Let’s *Really* Solve Health Care in the U.S.
The Affordable Care Act (aka Obamacare) is the latest MacGuffin in the decades-long struggle to figure out health care in the United States. Meaning, in the current debate it appears that the key to solving health care lies in enforcing and/or fixing and/or repealing Obamacare. However, I think our focus has been misdirected from the true underlying issue, which is that over the last several decades we have moved to a health care infrastructure that is primarily for-profit.
To illustrate, picture if you will a theoretical health care organization, let’s call it Proactive Preventative Health Associates (PPHA). Now picture that PPHA lives up to their name in that they proactively manage the health of their patients and foster proven preventative measures to significantly reduce the incidence of manageable health issues (cardiovascular problems, diabetes, cancer, etc).
If PPHA is a for-profit organization, their success in creating a healthy customer base will result in a reduction of profits, and the better PPHA does at reducing or preventing recurring, long-term, expensive health care issues the worse they will do as a business entity, until such time that the could conceivably put themselves out of business by being good at what they do.
If PPHA is a non-profit organization, however, the improvement of the health of their patients means they are successful, and frees their resources to focus on more urgent or needy patients and issues, because there are no stockholders or investors watching the bottom line.
So, a for-profit health care organization has two conflicting and irreconcilable motivations. First, the (assumed) goal of maximizing the health of their patients, and second, the fiduciary goal of maximizing the health care expenses and profitability of their patients.

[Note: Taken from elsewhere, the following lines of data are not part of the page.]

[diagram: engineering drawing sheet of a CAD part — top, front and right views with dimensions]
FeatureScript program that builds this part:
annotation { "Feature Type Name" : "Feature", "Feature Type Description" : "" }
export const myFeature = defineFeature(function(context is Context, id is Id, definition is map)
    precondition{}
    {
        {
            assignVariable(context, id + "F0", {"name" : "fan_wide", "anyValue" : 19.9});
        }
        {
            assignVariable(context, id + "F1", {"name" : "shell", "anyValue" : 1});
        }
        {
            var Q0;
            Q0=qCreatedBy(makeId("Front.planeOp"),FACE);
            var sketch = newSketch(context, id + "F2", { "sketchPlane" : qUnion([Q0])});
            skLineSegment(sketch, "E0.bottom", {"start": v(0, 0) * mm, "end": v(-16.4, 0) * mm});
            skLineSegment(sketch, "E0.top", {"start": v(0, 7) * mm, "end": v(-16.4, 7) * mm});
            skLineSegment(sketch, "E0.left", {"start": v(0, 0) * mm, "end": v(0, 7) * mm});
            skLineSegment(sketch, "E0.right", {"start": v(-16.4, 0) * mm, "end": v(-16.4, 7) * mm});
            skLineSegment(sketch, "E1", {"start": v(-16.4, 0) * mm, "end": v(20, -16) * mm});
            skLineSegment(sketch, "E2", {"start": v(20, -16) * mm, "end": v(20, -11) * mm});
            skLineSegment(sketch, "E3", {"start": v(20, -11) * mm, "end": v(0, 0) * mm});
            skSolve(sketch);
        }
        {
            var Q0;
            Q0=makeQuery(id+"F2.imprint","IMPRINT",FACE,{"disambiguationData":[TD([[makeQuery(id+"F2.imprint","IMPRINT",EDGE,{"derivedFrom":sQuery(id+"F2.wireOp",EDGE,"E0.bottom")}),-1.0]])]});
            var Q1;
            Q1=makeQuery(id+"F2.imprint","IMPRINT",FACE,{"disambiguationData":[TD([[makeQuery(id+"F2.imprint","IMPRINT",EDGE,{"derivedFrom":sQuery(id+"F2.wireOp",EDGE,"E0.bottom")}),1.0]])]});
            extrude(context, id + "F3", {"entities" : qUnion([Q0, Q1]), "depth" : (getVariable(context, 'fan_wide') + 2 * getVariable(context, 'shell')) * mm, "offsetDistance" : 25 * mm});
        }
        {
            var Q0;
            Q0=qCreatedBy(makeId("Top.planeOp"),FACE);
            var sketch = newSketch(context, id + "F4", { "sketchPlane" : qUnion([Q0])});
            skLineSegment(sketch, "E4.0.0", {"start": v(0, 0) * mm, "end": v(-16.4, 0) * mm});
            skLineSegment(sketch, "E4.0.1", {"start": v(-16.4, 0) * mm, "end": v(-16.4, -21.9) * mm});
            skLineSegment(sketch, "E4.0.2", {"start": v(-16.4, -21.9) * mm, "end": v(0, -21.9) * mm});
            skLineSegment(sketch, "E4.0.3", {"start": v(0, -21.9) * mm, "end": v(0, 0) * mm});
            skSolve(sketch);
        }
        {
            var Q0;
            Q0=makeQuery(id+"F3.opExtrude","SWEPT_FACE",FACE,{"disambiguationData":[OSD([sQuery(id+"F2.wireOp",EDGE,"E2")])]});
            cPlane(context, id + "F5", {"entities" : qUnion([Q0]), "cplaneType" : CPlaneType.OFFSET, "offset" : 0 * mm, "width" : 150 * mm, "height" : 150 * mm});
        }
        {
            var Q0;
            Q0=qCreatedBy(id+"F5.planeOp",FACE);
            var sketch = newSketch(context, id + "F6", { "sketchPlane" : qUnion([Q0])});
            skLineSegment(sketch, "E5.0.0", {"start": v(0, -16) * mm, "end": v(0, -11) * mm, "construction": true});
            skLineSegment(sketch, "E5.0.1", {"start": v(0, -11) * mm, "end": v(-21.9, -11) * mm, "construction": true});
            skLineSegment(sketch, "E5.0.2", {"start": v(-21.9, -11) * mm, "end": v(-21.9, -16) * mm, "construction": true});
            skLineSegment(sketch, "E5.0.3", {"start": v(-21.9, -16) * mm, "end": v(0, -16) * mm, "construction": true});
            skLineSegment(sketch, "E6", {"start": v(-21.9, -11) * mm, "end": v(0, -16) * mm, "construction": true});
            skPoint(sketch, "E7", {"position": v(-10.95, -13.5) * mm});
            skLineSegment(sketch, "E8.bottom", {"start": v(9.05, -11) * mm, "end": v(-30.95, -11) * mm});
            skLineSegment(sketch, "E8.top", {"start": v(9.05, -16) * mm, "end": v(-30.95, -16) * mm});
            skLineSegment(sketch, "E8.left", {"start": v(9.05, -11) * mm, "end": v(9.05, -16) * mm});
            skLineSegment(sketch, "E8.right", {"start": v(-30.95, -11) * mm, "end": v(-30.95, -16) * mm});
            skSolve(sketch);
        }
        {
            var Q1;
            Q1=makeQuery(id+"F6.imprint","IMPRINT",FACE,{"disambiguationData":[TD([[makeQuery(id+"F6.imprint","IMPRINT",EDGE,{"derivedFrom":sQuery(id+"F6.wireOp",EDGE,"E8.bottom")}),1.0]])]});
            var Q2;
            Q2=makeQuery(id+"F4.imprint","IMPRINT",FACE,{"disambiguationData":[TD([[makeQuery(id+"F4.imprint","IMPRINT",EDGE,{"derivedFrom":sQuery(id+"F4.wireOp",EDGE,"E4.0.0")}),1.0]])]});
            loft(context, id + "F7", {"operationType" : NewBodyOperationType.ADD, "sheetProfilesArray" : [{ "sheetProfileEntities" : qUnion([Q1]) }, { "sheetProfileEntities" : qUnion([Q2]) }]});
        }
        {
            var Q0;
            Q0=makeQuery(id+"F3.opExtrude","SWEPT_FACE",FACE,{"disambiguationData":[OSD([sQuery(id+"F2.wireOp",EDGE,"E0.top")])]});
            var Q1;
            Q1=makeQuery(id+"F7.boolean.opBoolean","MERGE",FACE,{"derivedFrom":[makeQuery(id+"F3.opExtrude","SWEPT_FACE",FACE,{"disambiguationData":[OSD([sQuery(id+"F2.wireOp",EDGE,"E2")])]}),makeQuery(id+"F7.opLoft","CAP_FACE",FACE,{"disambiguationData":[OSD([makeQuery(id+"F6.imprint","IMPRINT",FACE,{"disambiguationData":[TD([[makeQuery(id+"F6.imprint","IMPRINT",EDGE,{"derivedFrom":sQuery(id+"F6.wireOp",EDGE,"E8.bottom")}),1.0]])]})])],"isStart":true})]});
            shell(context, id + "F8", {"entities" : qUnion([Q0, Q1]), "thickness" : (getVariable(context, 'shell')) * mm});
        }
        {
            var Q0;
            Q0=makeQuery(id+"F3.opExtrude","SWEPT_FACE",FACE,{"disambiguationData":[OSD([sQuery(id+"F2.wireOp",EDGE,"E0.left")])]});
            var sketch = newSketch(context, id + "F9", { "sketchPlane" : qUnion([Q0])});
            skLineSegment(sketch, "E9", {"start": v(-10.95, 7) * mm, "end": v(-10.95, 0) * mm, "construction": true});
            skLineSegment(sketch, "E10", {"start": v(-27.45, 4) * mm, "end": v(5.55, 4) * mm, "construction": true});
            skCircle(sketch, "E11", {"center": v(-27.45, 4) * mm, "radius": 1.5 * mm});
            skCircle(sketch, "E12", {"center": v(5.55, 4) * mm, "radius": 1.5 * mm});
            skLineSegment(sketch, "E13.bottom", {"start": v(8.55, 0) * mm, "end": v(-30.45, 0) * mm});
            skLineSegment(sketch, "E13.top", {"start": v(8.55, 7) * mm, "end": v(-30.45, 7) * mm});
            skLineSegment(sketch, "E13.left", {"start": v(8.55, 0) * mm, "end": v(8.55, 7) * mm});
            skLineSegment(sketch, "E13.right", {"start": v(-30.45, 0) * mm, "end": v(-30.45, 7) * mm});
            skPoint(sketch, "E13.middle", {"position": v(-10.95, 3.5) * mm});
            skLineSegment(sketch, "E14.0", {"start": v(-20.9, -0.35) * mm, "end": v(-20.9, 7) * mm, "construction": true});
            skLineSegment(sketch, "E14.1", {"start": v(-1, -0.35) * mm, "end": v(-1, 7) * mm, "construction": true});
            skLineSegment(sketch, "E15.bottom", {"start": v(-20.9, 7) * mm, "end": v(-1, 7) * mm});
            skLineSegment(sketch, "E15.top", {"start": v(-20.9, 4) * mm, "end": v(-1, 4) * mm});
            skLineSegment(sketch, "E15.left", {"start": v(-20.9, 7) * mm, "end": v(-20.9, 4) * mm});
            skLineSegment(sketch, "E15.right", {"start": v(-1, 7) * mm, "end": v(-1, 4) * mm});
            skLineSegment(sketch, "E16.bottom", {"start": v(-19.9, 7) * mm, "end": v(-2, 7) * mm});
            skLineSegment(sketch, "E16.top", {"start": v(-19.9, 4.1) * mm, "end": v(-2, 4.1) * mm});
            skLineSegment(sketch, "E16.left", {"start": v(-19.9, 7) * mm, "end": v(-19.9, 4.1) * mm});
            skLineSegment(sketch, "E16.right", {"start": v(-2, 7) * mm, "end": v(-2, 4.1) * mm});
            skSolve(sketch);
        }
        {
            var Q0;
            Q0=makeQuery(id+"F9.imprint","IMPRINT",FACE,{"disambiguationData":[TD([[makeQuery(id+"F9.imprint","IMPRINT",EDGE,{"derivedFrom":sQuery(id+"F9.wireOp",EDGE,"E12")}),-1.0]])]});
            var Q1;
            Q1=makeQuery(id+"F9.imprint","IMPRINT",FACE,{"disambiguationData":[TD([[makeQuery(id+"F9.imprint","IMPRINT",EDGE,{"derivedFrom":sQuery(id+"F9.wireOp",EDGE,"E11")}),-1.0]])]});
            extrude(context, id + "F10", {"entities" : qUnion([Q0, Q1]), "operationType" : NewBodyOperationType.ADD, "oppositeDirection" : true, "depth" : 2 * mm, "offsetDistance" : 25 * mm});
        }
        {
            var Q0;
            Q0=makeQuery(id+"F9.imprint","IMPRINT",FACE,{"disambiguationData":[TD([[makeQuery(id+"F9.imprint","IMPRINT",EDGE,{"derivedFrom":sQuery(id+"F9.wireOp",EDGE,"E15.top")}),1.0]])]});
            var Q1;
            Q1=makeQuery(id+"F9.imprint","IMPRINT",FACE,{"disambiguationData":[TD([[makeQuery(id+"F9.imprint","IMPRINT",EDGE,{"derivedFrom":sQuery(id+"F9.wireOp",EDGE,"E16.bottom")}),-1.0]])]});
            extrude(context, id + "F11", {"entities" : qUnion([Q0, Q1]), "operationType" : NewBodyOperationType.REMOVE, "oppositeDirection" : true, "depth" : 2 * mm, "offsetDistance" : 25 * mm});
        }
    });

These two adversarial forces cannot be reconciled – they simply cannot. Health care and profits do not go together, because if they are combined we are creating a situation where those who we trust to keep us healthy will actually be motivated to maximize our healthcare spending.
These are not theoretical noodlings, fyi. If you were to read this article, you would find a case of a for-profit hospital that was allegedly sedating patients until they had trouble breathing, and then performing unnecessary tracheotomies at great expense (and profit). Not only would this constitute fraud, it also may have resulted in the deaths of patients who would have otherwise survived.
Less sinister, but also illustrative, this article discusses (among other things) a study that indicated that for-profit nursing homes appeared to use significantly more sedatives and significantly fewer staff to manage those in their care. While this might be good news to a profit-motivated investor, it would be disheartening if it were your mother they were keeping sedated because it was cheaper than creating an active and engaging environment for her.